START Input material

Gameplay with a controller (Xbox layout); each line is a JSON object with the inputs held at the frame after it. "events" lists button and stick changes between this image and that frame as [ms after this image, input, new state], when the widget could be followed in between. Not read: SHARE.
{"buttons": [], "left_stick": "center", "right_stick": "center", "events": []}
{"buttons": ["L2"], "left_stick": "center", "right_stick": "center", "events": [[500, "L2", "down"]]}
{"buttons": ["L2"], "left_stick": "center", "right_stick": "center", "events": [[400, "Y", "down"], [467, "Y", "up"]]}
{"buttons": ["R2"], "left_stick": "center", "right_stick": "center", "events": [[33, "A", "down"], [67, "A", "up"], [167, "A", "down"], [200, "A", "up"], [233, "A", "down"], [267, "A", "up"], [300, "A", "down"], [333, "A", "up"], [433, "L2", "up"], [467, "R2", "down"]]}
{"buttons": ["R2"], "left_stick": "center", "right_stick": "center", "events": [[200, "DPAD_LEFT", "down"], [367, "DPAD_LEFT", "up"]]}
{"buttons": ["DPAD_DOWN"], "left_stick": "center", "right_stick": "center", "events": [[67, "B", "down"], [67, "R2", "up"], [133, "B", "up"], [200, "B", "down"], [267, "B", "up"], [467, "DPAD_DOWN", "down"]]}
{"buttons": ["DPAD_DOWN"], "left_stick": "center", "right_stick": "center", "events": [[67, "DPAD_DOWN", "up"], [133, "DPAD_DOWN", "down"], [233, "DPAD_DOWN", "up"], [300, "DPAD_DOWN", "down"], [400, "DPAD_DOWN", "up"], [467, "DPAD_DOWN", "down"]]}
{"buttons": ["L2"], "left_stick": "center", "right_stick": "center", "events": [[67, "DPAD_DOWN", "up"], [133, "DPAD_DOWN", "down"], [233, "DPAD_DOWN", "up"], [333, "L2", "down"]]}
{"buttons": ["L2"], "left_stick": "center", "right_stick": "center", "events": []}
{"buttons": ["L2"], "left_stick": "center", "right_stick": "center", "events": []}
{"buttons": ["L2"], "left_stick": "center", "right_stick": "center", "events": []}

END Input material

**What needs to be done**
Look through the entries above. Extract each line with the word "down".

**Reply to the exercise**
{"buttons": ["L2"], "left_stick": "center", "right_stick": "center", "events": [[500, "L2", "down"]]}
{"buttons": ["L2"], "left_stick": "center", "right_stick": "center", "events": [[400, "Y", "down"], [467, "Y", "up"]]}
{"buttons": ["R2"], "left_stick": "center", "right_stick": "center", "events": [[33, "A", "down"], [67, "A", "up"], [167, "A", "down"], [200, "A", "up"], [233, "A", "down"], [267, "A", "up"], [300, "A", "down"], [333, "A", "up"], [433, "L2", "up"], [467, "R2", "down"]]}
{"buttons": ["R2"], "left_stick": "center", "right_stick": "center", "events": [[200, "DPAD_LEFT", "down"], [367, "DPAD_LEFT", "up"]]}
{"buttons": ["DPAD_DOWN"], "left_stick": "center", "right_stick": "center", "events": [[67, "B", "down"], [67, "R2", "up"], [133, "B", "up"], [200, "B", "down"], [267, "B", "up"], [467, "DPAD_DOWN", "down"]]}
{"buttons": ["DPAD_DOWN"], "left_stick": "center", "right_stick": "center", "events": [[67, "DPAD_DOWN", "up"], [133, "DPAD_DOWN", "down"], [233, "DPAD_DOWN", "up"], [300, "DPAD_DOWN", "down"], [400, "DPAD_DOWN", "up"], [467, "DPAD_DOWN", "down"]]}
{"buttons": ["L2"], "left_stick": "center", "right_stick": "center", "events": [[67, "DPAD_DOWN", "up"], [133, "DPAD_DOWN", "down"], [233, "DPAD_DOWN", "up"], [333, "L2", "down"]]}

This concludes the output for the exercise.